Uganda volta à Idade Média

Genilson Coutinho,
07/03/2014 | 10h03

Governo brasileiro precisa reagir à lei que criminaliza os homossexuais ugandenses, cobra secretário da ABGLT. Para ele, projetos no Congresso mostram que o Brasil também não está a salvo das forças obscurantistas e intolerantes que dominam o país africano

Por Toni reis

O Código Penal em vigor em Uganda é de 1950, data em o país ainda era uma colônia britânica, e prevê a criminalização de atos homossexuais. No entanto, sob o governo do presidente Museveni (1986-), desde 1990 a repressão jurídica contra lésbicas, gays, bissexuais, travestis e transexuais (LGBT) vem aumentando, culminando na sanção presidencial em 24 de fevereiro de 2014 da “Lei Anti-Homossexualidade”, cujas disposições incluem a prisão perpétua para homossexuais, bem como prisão para quem conhece pessoas homossexuais e não as denuncie às autoridades.

# INFORMAÇÕES FORNECIDAS
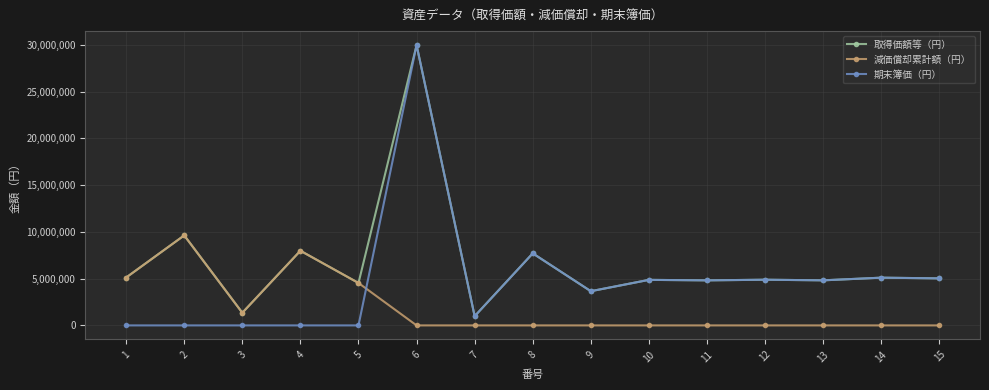

True or false: 期末簿価（円） and 減価償却累計額（円） cross at least once.

True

# SEU OBJETIVO
Reescreva o trecho do texto sobre Uganda que começa nas palavras "Uganda volta à" e termina em "denuncie às autoridades.", trocando "repressão jurídica" por "perseguição legal". Responda com base apenas no texto sobre Uganda.

# ESPAÇO DA RESPOSTA
Uganda volta à Idade Média

Genilson Coutinho,
07/03/2014 | 10h03

Governo brasileiro precisa reagir à lei que criminaliza os homossexuais ugandenses, cobra secretário da ABGLT. Para ele, projetos no Congresso mostram que o Brasil também não está a salvo das forças obscurantistas e intolerantes que dominam o país africano

Por Toni reis

O Código Penal em vigor em Uganda é de 1950, data em o país ainda era uma colônia britânica, e prevê a criminalização de atos homossexuais. No entanto, sob o governo do presidente Museveni (1986-), desde 1990 a perseguição legal contra lésbicas, gays, bissexuais, travestis e transexuais (LGBT) vem aumentando, culminando na sanção presidencial em 24 de fevereiro de 2014 da “Lei Anti-Homossexualidade”, cujas disposições incluem a prisão perpétua para homossexuais, bem como prisão para quem conhece pessoas homossexuais e não as denuncie às autoridades.